"'Ask me no more; the moon may draw the sea'
But Isaac Pettit's jokes shall shake the land,—
with apologies to the late Laureate. So the boys are finding their way up here, are they? I'll wait an hour or two till that compendium of American humor has talked Dan to sleep. So you and Dan left your Uncle Morton all alone in gloomy splendor in the Boordman Building!"
"Mr. Harwood made me an offer and I accepted it," replied Rose. "This is a free country and a P.W.G. can work where she pleases, can't she?"
"P.W.G.?"
"Certainly, a poor working-girl"—Rose clasped her hands and bowed her head—"if the initials fail to illuminate."
The Colonel inspected the room, and his eyes searched Miss Farrell's desk.
"Let me see, I seem to miss something. It must be the literary offerings that used to cluster about the scene of your labors. Your selections in old times used to delight me. No one else of my acquaintance has quite your feeling for romance. I always liked that one about the square-jawed American engineer who won the Crown Princess of Piffle from her father in a poker game, but decided at the last minute to bestow her upon his old college friend, the Russian heir-apparent, just to preserve the peace of Europe. I remember I found you crying over the great renunciation one day."

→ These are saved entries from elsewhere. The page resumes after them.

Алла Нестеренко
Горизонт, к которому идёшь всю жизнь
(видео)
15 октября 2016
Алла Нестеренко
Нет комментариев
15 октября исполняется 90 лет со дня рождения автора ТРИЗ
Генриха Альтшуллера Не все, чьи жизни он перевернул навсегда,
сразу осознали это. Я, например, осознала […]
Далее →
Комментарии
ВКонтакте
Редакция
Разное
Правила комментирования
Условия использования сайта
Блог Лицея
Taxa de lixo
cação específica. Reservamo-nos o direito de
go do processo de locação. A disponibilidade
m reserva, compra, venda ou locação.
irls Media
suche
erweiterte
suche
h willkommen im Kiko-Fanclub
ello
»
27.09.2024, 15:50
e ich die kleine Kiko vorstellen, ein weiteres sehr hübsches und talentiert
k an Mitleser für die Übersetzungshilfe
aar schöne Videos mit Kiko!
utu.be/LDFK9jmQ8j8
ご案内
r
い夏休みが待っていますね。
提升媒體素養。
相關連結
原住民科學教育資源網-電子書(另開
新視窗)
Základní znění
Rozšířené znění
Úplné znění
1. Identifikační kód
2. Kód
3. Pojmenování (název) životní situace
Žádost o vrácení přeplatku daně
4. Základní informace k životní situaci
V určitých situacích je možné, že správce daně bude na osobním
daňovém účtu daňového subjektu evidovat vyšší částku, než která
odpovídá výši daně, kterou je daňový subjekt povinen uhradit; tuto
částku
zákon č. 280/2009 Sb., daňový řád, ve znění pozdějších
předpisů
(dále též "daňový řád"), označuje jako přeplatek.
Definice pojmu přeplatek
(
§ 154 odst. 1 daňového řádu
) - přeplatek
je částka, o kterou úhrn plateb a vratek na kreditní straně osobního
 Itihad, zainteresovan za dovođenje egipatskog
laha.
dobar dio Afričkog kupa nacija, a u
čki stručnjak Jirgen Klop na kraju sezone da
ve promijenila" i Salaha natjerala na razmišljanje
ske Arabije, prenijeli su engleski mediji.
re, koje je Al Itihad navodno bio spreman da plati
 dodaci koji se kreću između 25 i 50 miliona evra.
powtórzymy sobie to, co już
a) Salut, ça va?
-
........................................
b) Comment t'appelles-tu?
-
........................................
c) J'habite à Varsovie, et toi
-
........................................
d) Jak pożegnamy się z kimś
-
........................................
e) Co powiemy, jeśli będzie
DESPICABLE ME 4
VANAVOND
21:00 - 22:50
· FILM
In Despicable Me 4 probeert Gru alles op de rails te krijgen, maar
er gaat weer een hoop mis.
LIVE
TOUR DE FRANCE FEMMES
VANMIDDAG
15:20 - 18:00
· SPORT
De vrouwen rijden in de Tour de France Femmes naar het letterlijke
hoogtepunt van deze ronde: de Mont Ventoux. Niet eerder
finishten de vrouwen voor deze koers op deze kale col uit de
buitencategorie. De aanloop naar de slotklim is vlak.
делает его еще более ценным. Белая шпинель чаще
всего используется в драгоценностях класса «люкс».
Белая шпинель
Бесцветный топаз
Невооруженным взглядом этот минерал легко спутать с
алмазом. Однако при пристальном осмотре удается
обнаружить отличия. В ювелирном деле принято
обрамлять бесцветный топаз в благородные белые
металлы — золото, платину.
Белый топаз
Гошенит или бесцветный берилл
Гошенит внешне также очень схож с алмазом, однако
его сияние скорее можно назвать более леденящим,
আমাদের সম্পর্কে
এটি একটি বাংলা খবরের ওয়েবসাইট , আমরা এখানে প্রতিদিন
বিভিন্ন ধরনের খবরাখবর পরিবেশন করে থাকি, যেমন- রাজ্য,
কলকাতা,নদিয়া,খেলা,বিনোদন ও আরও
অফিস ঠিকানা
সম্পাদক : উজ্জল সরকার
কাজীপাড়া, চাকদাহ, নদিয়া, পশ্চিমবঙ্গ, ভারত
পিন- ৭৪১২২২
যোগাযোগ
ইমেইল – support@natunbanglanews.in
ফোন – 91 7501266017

"Oh, I've passed that all up, Colonel. I'm strong for the pale high-brow business now. I'm doing time in all the night classes at Elizabeth House where I board, and you'll hardly know your little Rose pretty soon."
"Fitting yourself for one of the learned professions?"
"Scarcely. Just fitting myself to be decent," replied Rose in a tone that shifted the key of the conversation—a change which the Colonel respected.